:: DATA ::
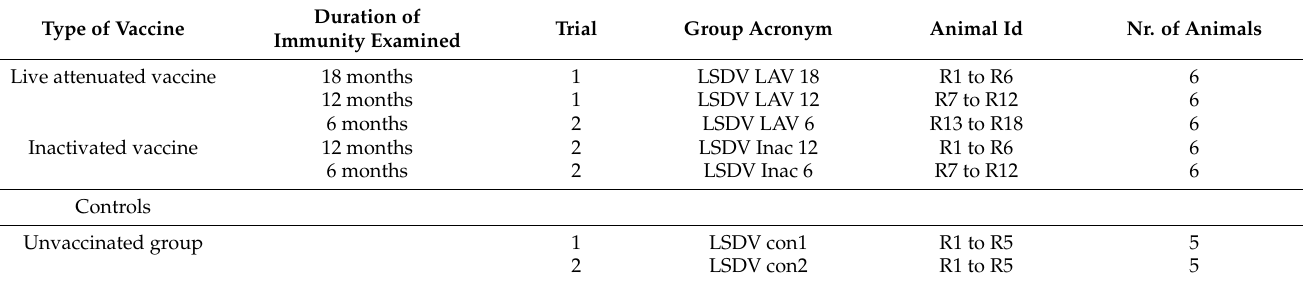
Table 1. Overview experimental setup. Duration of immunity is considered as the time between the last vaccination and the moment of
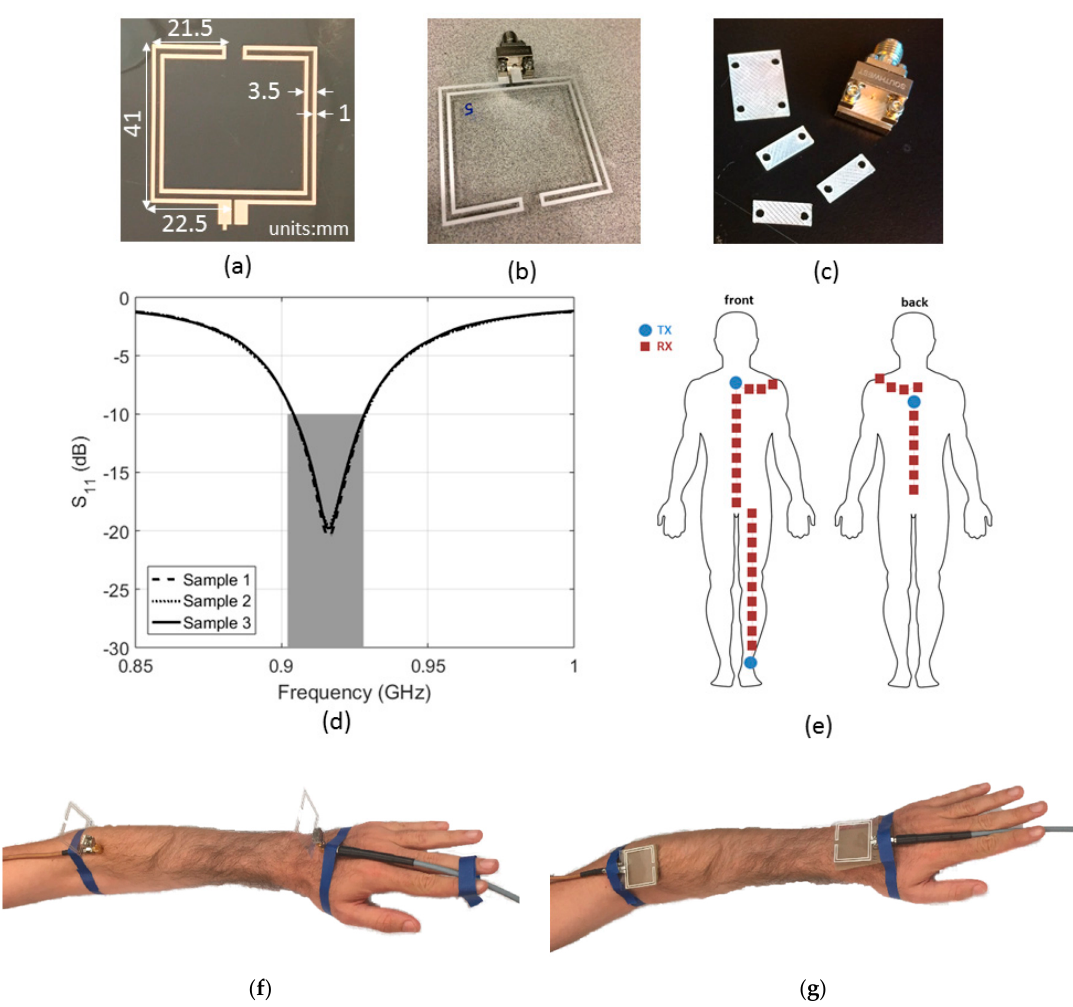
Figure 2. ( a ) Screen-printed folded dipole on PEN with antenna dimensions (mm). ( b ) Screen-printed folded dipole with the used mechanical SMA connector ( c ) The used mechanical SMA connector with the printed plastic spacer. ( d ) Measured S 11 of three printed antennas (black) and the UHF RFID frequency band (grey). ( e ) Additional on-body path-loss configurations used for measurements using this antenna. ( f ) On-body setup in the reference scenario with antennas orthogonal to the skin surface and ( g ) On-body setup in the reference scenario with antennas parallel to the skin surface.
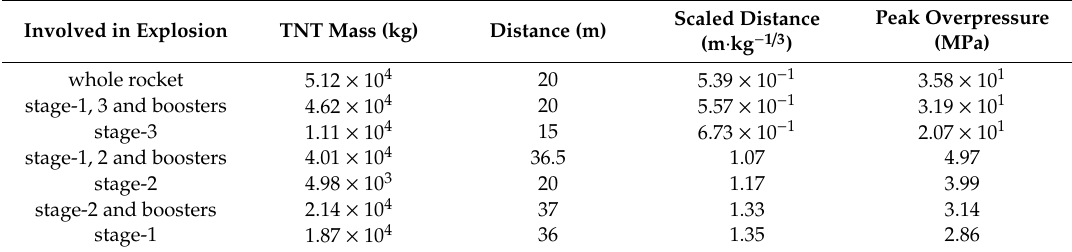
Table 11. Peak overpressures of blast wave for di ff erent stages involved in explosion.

:: ASSIGNMENT ::
Print the material word for word; images are to be left out.

:: WRITTEN REPLY ::
Table 1. Overview experimental setup. Duration of immunity is considered as the time between the last vaccination and the moment of
Figure 2. ( a ) Screen-printed folded dipole on PEN with antenna dimensions (mm). ( b ) Screen-printed folded dipole with the used mechanical SMA connector ( c ) The used mechanical SMA connector with the printed plastic spacer. ( d ) Measured S 11 of three printed antennas (black) and the UHF RFID frequency band (grey). ( e ) Additional on-body path-loss configurations used for measurements using this antenna. ( f ) On-body setup in the reference scenario with antennas orthogonal to the skin surface and ( g ) On-body setup in the reference scenario with antennas parallel to the skin surface.
Table 11. Peak overpressures of blast wave for di ff erent stages involved in explosion.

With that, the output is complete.